* [EXERCISE AIM]
According to the passage below about psychological therapies, what key element did the writer realize many of them share?

* [EXTRACT PROVIDED]
A teacher of mine once suggested to me, not to put too fine a point on it, that 'insight, without action, is bullshit!' This would have been one of those moments when I had become firmly mired in my head -- unable, in his often inspired view, to translate all those tantalizingly tempting thoughts into experience of any kind. Thinking had pushed feeling well into background. He could have just as easily reversed the comment: acting, without awareness is . . . well you know the rest.
A breakfast table conversation recently had expanded -- as they often do -- to include chat about the 'active ingredients' in all manner of psychological interventions. My wife had encountered some material on attention deficit 'treatments' that seemed to be directed at the neurological bases of same. And had commented that, along with the usual medications, a whole whack of different kinds of therapies were being considered, including cognitive behavioral strategies (so much in vogue currently) and some mindfulness training as well. And it started me thinking . . . As I mulled over the sundry 'stripes' that therapies seemed to boast as 'unique' approaches to treating equally diverse issues, it occurred to me that many (dare I say, most) shared a key element: presence.

Collected data entries:
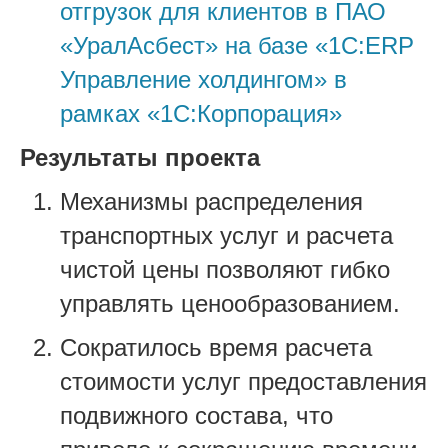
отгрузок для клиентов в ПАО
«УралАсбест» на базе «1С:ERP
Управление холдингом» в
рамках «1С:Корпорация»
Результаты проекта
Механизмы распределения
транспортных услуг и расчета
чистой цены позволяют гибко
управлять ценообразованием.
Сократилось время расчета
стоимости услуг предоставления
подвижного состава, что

* [TASK ANSWER]
Presence.